Macquarie takes the mantle
It may be relatively new on the funds management scene, but Macquarie Professional Series’ IFP Global Franchise Fund has certainly made a name for itself in the Australian market.
The fund has knocked Schroder Investment Management off the top of the Global Equities (Broad Cap) category for this year’s Money Management/Lonsec Fund Manager of the Year Awards, thanks to its combination of experience, motivated personnel and delivery.
Macquarie Professional Series head of distribution Adrian Stewart said he has been very pleased with the level of support the fund has received across the financial planning industry so far.
The fund is managed by Independent Franchise Partners in London, a firm that was founded in 2009 by the lead portfolio manager Hassan Elmasry and four others.
The investment team had been working together on the same strategy at Morgan Stanley Investment Management for a number of years prior to establishing their own firm.
“The fund and group, Independent Franchise Partners, have been identified as having a very strong competitive advantage in people, process and product design,” Stewart said.
According to Stewart, this value-biased and benchmark-unaware strategy uses bottom-up research to identify quality companies with an enduring competitive advantage (such as brands, patents and licences), which are capable of supporting high return on capital.

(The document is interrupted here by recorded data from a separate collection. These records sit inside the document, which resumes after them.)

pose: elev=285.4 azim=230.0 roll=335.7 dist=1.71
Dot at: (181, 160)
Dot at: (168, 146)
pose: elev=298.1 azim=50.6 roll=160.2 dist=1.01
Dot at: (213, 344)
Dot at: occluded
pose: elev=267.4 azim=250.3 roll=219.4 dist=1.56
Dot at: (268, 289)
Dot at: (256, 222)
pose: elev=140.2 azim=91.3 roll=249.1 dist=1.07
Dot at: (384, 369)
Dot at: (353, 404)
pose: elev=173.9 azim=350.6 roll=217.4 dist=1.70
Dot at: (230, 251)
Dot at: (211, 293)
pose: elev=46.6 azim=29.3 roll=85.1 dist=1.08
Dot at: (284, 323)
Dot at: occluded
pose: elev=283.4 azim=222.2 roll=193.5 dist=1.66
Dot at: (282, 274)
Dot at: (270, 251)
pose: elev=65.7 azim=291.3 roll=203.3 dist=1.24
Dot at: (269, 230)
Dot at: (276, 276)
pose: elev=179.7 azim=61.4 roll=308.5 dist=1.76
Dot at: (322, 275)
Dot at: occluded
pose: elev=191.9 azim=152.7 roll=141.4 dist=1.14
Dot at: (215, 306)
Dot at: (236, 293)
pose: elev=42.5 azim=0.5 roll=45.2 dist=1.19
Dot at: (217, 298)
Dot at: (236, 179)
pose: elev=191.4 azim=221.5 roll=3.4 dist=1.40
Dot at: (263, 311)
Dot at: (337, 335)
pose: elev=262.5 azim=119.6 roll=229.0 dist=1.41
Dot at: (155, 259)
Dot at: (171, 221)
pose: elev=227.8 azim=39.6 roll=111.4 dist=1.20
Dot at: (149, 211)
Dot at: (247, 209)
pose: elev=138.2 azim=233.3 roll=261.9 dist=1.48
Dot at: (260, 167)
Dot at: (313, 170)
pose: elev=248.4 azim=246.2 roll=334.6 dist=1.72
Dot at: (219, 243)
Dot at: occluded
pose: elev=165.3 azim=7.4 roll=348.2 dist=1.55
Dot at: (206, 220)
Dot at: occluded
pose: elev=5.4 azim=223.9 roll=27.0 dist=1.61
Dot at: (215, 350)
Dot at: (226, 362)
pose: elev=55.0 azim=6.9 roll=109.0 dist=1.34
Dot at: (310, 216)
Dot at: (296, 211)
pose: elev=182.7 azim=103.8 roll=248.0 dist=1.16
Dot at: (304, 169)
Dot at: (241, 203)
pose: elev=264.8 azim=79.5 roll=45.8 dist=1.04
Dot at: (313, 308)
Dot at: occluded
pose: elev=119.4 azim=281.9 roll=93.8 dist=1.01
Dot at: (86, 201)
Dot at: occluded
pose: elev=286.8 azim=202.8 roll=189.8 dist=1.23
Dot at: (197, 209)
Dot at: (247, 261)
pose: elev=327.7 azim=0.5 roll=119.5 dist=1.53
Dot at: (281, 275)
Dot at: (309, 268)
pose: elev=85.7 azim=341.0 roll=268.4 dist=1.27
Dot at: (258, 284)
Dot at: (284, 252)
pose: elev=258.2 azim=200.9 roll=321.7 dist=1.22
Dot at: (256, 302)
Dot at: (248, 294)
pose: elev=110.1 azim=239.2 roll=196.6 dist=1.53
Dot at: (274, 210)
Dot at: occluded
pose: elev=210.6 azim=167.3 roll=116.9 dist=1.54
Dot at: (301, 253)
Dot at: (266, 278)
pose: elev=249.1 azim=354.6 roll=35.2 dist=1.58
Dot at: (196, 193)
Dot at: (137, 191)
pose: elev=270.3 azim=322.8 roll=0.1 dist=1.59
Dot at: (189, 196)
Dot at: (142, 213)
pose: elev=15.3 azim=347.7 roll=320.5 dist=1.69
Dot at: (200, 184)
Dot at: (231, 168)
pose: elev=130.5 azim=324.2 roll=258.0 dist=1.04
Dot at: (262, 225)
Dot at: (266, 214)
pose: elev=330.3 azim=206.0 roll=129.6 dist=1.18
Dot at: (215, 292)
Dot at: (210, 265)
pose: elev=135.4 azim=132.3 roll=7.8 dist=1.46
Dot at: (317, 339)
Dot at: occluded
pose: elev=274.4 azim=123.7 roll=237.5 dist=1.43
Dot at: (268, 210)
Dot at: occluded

The portfolio is relatively unconstrained in relation to region or sector allocation, is quite concentrated at 20 to 40 stocks and has a turnover of less than 20 per cent per year since inception, said Stewart.
“Being benchmark-unaware allows them to focus on buying quality companies. They’re not looking through a filter of a benchmark or allocations to countries, regions or sectors,” he said.
According to the Lonsec judges, the fund is most suitable for investors who are willing and able to tolerate a portfolio that can vary significantly from the traditional global equities benchmark.
“Moreover, IFP is committed to preserving the characteristics of the strategy and capacity is tightly managed,” the judges added.
A newcomer to the category, BNP Paribas’ MFS Global Equity Fund came in as a finalist for its consistency in investment process and team, as well as its long-term outperformance of the benchmark.
Co-portfolio managers David Mannheim and Roger Morley run the fund, backed by an experienced team of 50 stock analysts across Boston, London, Mexico City, Singapore, Sydney and Tokyo.
The fund’s investment process focuses on identifying stocks that have an appropriate valuation and are expected to deliver above-average returns relative to the benchmark.
But the features of the fund that stood out most were its low turnover and the ability of managers to take a large active position in stocks that present appropriate opportunities.
Also new to the category is the Goldman Sachs International Equity Fund, which is managed by Wellington Management Company out of Boston, United States.
The five-person team is led by Nicolas Choumenkovitch, with each member covering specific industries.
The fund takes a “unique assets” and “pure play” investment approach, which involves looking for companies with a return on capital that is underappreciated by the market, as well as companies that have assets that are hard to replicate. The fund can also invest up to 20 per cent of the portfolio in emerging markets companies.
This, along with its core, style-neutral approach, has resulted in consisted performance in both up and down markets.